Le chef de la police nationale ukrainienne, Ivan Vyguivsky, a confirmé que deux policiers étaient actuellement dans un état critique après une explosion survenue à Mikolaïv, dans le sud du pays, le lundi 23 février. Cette attaque a blessé au total sept policiers, dans un contexte déjà tendu suite à la mort d'une policière lors d'un incident similaire à Lviv, deux jours auparavant.
Selon les autorités, l'explosion s'est produite à 18h10, dans une station-service désaffectée où les forces de l'ordre avaient précautionneusement garé leurs véhicules. Ivan Vyguivsky a décrié un acte qu'il qualifie de "ciblé", visant à abattre des policiers ukrainiens et à "déstabiliser le pays", près de quatre ans après le début de l'invasion russe. "Nous ne pouvons pas considérer cela comme une coïncidence", a-t-il ajouté, faisant référence à l'incident fatal à Lviv.

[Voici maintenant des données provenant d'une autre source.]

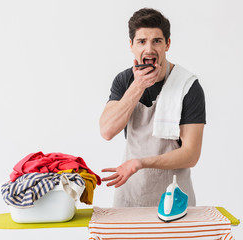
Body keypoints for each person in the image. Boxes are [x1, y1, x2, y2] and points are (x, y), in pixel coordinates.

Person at [99, 8, 206, 207]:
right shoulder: (124, 81)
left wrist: (141, 163)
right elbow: (106, 130)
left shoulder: (188, 85)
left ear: (168, 44)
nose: (149, 49)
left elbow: (191, 154)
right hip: (130, 196)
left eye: (156, 40)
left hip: (175, 198)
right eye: (141, 41)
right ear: (131, 45)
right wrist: (137, 86)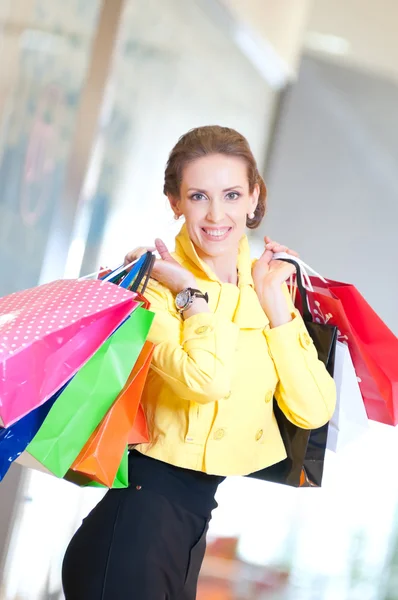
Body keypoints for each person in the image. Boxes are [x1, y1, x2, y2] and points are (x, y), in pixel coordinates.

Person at [62, 125, 336, 599]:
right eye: (197, 196)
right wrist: (190, 292)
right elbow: (204, 380)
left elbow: (313, 411)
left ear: (254, 198)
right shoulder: (154, 289)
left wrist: (274, 304)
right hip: (134, 530)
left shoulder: (267, 289)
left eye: (231, 194)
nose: (216, 215)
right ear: (175, 202)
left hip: (187, 531)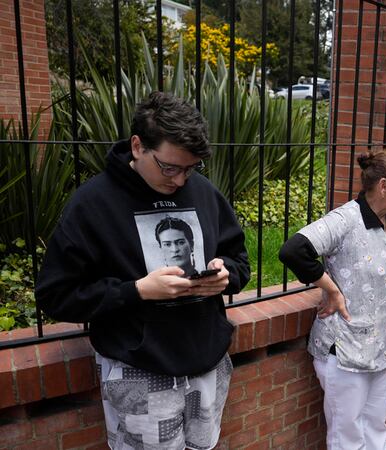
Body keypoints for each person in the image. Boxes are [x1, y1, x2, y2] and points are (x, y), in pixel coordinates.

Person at [35, 92, 250, 450]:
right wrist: (136, 291)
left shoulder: (205, 193)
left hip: (206, 365)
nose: (180, 180)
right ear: (137, 146)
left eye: (190, 168)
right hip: (138, 371)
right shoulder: (92, 204)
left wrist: (225, 275)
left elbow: (239, 261)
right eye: (170, 167)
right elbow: (56, 295)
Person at [279, 150, 386, 450]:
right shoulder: (345, 219)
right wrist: (331, 289)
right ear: (384, 185)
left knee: (375, 426)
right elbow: (293, 251)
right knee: (346, 435)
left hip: (383, 345)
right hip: (345, 349)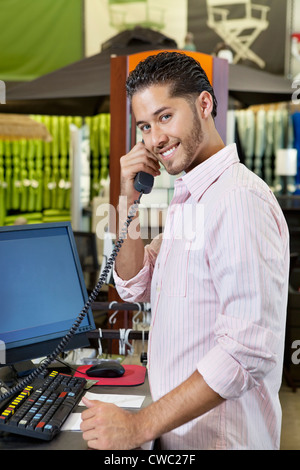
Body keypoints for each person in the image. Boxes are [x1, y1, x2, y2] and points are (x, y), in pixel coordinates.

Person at [80, 52, 289, 450]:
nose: (155, 139)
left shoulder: (237, 200)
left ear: (204, 104)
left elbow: (245, 352)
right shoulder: (192, 199)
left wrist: (140, 426)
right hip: (178, 438)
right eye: (144, 125)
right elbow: (132, 283)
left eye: (165, 116)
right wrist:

En effet, le président ukrainien, Volodymyr Zelensky, a évoqué sur X une enquête en cours pour déterminer les circonstances précises de l'incident à Mikolaïv, y compris la possibilité que cela soit une "attaque terroriste". Dans la nuit précédant cet événement, une explosion à Lviv avait causé la mort d'une jeune policière et blessé 25 autres personnes. En réponse à cette attaque, plusieurs suspects ont été arrêtés, tandis que le ministre de l'Intérieur, Igor Klymenko, a avancé que "tout conduisait à penser que la Russie était impliquée".
Une réponse fermement attendue
Les réactions des responsables ukrainiens montrent une montée d'angoisse face à une escalade de la violence. Les experts en sécurité s'inquiètent des implications d'une telle série d'attaques sur le moral des forces de l'ordre et la stabilité de la région. "C'est une période difficile pour nos policiers, mais nous devons rester unis et déterminés à faire face à ces menaces", a déclaré un analyste de sécurité sur les ondes d'une radio nationale. Les autorités continuent de pointer l'implication russe, alors que plusieurs enquêtes sont actuellement en cours.